**PROBLEM DETAILS:**
Could you reproduce the lines below from the one with "categories and codes system. T" through the one with "https://doi.org/10.1177/1474022"? Keep both ends and add nothing.

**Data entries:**
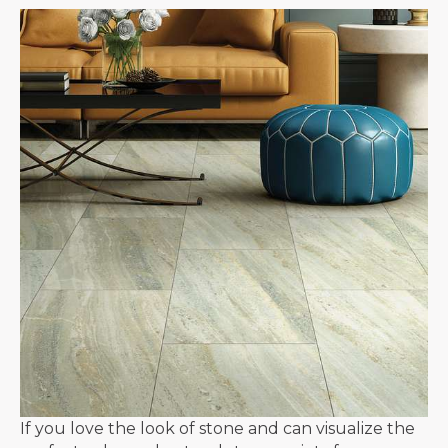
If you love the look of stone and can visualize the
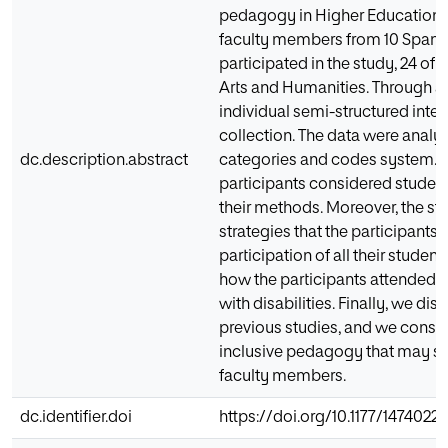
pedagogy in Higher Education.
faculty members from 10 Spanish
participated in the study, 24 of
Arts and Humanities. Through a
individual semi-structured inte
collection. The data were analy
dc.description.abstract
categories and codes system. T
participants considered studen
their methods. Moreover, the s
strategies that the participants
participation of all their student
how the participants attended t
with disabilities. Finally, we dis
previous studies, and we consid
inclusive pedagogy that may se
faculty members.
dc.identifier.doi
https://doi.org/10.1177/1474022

* * *

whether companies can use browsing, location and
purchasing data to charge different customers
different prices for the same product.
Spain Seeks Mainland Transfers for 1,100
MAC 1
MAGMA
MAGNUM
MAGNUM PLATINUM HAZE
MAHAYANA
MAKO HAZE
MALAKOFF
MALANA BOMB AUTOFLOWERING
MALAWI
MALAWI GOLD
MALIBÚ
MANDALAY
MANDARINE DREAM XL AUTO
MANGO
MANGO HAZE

---

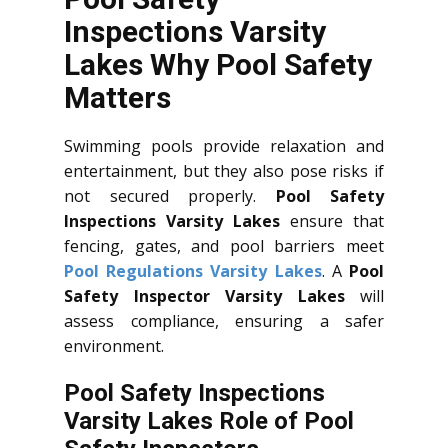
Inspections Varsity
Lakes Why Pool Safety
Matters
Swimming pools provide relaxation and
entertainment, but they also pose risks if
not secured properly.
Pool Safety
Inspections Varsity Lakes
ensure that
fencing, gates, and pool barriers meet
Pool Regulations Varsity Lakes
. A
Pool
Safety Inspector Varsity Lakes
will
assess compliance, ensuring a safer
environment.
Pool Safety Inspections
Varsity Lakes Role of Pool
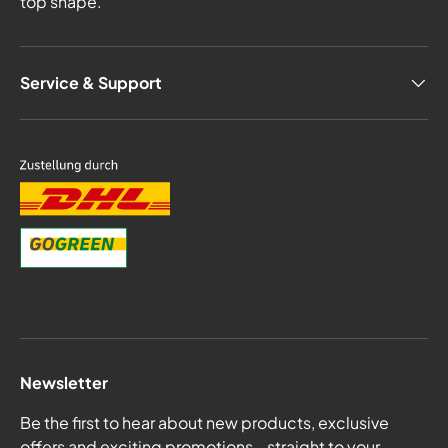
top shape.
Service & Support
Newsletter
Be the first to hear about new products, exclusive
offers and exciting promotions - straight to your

**WRITTEN ANSWER:**
categories and codes system. T
participants considered studen
their methods. Moreover, the s
strategies that the participants
participation of all their student
how the participants attended t
with disabilities. Finally, we dis
previous studies, and we consid
inclusive pedagogy that may se
faculty members.
dc.identifier.doi
https://doi.org/10.1177/1474022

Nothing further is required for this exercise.